[Stored data entries]
####################

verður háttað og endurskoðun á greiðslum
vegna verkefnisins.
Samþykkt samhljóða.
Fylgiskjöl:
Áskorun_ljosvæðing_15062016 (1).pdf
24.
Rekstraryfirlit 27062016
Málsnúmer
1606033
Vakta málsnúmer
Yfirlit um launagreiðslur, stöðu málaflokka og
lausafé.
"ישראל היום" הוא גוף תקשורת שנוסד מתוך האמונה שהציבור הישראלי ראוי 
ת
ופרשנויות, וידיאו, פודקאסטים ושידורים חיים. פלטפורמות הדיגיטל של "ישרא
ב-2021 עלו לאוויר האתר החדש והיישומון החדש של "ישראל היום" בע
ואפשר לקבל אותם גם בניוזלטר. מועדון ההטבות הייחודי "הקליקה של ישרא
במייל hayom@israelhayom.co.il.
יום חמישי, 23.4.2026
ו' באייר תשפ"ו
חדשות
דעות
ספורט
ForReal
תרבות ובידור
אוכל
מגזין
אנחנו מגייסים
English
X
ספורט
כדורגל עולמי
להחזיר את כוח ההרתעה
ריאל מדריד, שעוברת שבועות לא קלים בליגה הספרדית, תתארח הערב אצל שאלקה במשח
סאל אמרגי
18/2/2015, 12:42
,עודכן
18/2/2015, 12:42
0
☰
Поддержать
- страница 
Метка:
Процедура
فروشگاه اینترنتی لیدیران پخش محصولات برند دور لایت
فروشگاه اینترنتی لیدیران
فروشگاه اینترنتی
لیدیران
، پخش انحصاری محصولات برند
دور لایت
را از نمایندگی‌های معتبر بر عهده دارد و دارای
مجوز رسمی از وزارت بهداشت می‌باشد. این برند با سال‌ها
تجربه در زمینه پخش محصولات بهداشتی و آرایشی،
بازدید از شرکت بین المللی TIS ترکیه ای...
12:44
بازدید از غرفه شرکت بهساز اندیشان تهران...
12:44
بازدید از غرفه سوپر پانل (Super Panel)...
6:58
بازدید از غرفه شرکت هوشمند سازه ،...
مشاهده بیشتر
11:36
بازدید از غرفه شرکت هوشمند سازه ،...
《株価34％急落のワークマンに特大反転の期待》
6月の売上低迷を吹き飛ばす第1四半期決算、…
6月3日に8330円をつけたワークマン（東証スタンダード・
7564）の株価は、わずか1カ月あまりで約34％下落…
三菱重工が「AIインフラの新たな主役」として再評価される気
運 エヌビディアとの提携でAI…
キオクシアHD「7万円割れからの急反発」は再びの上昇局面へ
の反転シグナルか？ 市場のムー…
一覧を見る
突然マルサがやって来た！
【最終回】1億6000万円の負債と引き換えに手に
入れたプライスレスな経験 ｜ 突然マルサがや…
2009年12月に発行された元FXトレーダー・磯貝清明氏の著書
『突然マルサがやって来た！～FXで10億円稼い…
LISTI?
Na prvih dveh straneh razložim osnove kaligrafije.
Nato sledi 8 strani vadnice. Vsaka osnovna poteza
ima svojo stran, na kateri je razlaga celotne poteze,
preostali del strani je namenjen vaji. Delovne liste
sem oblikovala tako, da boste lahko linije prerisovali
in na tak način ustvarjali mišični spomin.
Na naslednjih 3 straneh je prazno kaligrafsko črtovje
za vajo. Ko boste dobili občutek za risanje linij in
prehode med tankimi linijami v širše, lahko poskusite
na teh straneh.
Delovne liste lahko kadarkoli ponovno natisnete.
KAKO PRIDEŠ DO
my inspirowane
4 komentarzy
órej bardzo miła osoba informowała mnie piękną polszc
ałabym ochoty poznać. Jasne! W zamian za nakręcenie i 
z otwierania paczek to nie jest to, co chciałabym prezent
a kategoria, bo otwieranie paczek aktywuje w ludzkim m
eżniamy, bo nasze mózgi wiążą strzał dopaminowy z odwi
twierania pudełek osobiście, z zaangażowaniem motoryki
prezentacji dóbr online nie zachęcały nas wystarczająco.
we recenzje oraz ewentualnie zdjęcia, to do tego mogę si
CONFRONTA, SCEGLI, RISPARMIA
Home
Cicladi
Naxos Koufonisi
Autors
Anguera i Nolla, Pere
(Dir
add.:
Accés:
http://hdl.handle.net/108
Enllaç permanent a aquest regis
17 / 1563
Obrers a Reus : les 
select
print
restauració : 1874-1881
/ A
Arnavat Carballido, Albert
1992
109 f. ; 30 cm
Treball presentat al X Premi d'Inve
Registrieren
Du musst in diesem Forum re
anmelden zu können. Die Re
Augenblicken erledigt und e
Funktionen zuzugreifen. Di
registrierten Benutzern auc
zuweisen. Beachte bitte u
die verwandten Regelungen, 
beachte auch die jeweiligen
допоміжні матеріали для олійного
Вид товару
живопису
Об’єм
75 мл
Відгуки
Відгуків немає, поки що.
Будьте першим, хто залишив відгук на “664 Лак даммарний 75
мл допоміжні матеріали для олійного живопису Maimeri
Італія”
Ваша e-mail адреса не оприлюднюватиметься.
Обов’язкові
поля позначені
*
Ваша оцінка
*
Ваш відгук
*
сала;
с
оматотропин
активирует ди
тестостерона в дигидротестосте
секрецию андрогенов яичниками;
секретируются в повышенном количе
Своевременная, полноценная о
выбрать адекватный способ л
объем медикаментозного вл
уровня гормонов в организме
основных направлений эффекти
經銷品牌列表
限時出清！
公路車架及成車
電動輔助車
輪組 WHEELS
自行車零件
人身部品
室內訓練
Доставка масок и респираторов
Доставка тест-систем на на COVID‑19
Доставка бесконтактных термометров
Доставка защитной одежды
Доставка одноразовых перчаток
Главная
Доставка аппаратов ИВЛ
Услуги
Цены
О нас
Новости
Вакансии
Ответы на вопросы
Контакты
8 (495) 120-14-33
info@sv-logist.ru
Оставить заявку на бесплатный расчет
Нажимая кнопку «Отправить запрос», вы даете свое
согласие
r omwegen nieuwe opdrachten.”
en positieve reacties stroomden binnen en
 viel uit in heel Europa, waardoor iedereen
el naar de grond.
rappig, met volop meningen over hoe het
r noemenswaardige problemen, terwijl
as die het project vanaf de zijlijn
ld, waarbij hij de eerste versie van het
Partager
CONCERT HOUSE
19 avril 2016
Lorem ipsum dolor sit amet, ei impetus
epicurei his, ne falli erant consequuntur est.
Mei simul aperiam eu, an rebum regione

####################

== WHAT YOU NEED TO DO ==
What you should produce is an exact copy of the records above.

== RESPONSE TO THE TASK ==
verður háttað og endurskoðun á greiðslum
vegna verkefnisins.
Samþykkt samhljóða.
Fylgiskjöl:
Áskorun_ljosvæðing_15062016 (1).pdf
24.
Rekstraryfirlit 27062016
Málsnúmer
1606033
Vakta málsnúmer
Yfirlit um launagreiðslur, stöðu málaflokka og
lausafé.
"ישראל היום" הוא גוף תקשורת שנוסד מתוך האמונה שהציבור הישראלי ראוי 
ת
ופרשנויות, וידיאו, פודקאסטים ושידורים חיים. פלטפורמות הדיגיטל של "ישרא
ב-2021 עלו לאוויר האתר החדש והיישומון החדש של "ישראל היום" בע
ואפשר לקבל אותם גם בניוזלטר. מועדון ההטבות הייחודי "הקליקה של ישרא
במייל hayom@israelhayom.co.il.
יום חמישי, 23.4.2026
ו' באייר תשפ"ו
חדשות
דעות
ספורט
ForReal
תרבות ובידור
אוכל
מגזין
אנחנו מגייסים
English
X
ספורט
כדורגל עולמי
להחזיר את כוח ההרתעה
ריאל מדריד, שעוברת שבועות לא קלים בליגה הספרדית, תתארח הערב אצל שאלקה במשח
סאל אמרגי
18/2/2015, 12:42
,עודכן
18/2/2015, 12:42
0
☰
Поддержать
- страница 
Метка:
Процедура
فروشگاه اینترنتی لیدیران پخش محصولات برند دور لایت
فروشگاه اینترنتی لیدیران
فروشگاه اینترنتی
لیدیران
، پخش انحصاری محصولات برند
دور لایت
را از نمایندگی‌های معتبر بر عهده دارد و دارای
مجوز رسمی از وزارت بهداشت می‌باشد. این برند با سال‌ها
تجربه در زمینه پخش محصولات بهداشتی و آرایشی،
بازدید از شرکت بین المللی TIS ترکیه ای...
12:44
بازدید از غرفه شرکت بهساز اندیشان تهران...
12:44
بازدید از غرفه سوپر پانل (Super Panel)...
6:58
بازدید از غرفه شرکت هوشمند سازه ،...
مشاهده بیشتر
11:36
بازدید از غرفه شرکت هوشمند سازه ،...
《株価34％急落のワークマンに特大反転の期待》
6月の売上低迷を吹き飛ばす第1四半期決算、…
6月3日に8330円をつけたワークマン（東証スタンダード・
7564）の株価は、わずか1カ月あまりで約34％下落…
三菱重工が「AIインフラの新たな主役」として再評価される気
運 エヌビディアとの提携でAI…
キオクシアHD「7万円割れからの急反発」は再びの上昇局面へ
の反転シグナルか？ 市場のムー…
一覧を見る
突然マルサがやって来た！
【最終回】1億6000万円の負債と引き換えに手に
入れたプライスレスな経験 ｜ 突然マルサがや…
2009年12月に発行された元FXトレーダー・磯貝清明氏の著書
『突然マルサがやって来た！～FXで10億円稼い…
LISTI?
Na prvih dveh straneh razložim osnove kaligrafije.
Nato sledi 8 strani vadnice. Vsaka osnovna poteza
ima svojo stran, na kateri je razlaga celotne poteze,
preostali del strani je namenjen vaji. Delovne liste
sem oblikovala tako, da boste lahko linije prerisovali
in na tak način ustvarjali mišični spomin.
Na naslednjih 3 straneh je prazno kaligrafsko črtovje
za vajo. Ko boste dobili občutek za risanje linij in
prehode med tankimi linijami v širše, lahko poskusite
na teh straneh.
Delovne liste lahko kadarkoli ponovno natisnete.
KAKO PRIDEŠ DO
my inspirowane
4 komentarzy
órej bardzo miła osoba informowała mnie piękną polszc
ałabym ochoty poznać. Jasne! W zamian za nakręcenie i 
z otwierania paczek to nie jest to, co chciałabym prezent
a kategoria, bo otwieranie paczek aktywuje w ludzkim m
eżniamy, bo nasze mózgi wiążą strzał dopaminowy z odwi
twierania pudełek osobiście, z zaangażowaniem motoryki
prezentacji dóbr online nie zachęcały nas wystarczająco.
we recenzje oraz ewentualnie zdjęcia, to do tego mogę si
CONFRONTA, SCEGLI, RISPARMIA
Home
Cicladi
Naxos Koufonisi
Autors
Anguera i Nolla, Pere
(Dir
add.:
Accés:
http://hdl.handle.net/108
Enllaç permanent a aquest regis
17 / 1563
Obrers a Reus : les 
select
print
restauració : 1874-1881
/ A
Arnavat Carballido, Albert
1992
109 f. ; 30 cm
Treball presentat al X Premi d'Inve
Registrieren
Du musst in diesem Forum re
anmelden zu können. Die Re
Augenblicken erledigt und e
Funktionen zuzugreifen. Di
registrierten Benutzern auc
zuweisen. Beachte bitte u
die verwandten Regelungen, 
beachte auch die jeweiligen
допоміжні матеріали для олійного
Вид товару
живопису
Об’єм
75 мл
Відгуки
Відгуків немає, поки що.
Будьте першим, хто залишив відгук на “664 Лак даммарний 75
мл допоміжні матеріали для олійного живопису Maimeri
Італія”
Ваша e-mail адреса не оприлюднюватиметься.
Обов’язкові
поля позначені
*
Ваша оцінка
*
Ваш відгук
*
сала;
с
оматотропин
активирует ди
тестостерона в дигидротестосте
секрецию андрогенов яичниками;
секретируются в повышенном количе
Своевременная, полноценная о
выбрать адекватный способ л
объем медикаментозного вл
уровня гормонов в организме
основных направлений эффекти
經銷品牌列表
限時出清！
公路車架及成車
電動輔助車
輪組 WHEELS
自行車零件
人身部品
室內訓練
Доставка масок и респираторов
Доставка тест-систем на на COVID‑19
Доставка бесконтактных термометров
Доставка защитной одежды
Доставка одноразовых перчаток
Главная
Доставка аппаратов ИВЛ
Услуги
Цены
О нас
Новости
Вакансии
Ответы на вопросы
Контакты
8 (495) 120-14-33
info@sv-logist.ru
Оставить заявку на бесплатный расчет
Нажимая кнопку «Отправить запрос», вы даете свое
согласие
r omwegen nieuwe opdrachten.”
en positieve reacties stroomden binnen en
 viel uit in heel Europa, waardoor iedereen
el naar de grond.
rappig, met volop meningen over hoe het
r noemenswaardige problemen, terwijl
as die het project vanaf de zijlijn
ld, waarbij hij de eerste versie van het
Partager
CONCERT HOUSE
19 avril 2016
Lorem ipsum dolor sit amet, ei impetus
epicurei his, ne falli erant consequuntur est.
Mei simul aperiam eu, an rebum regione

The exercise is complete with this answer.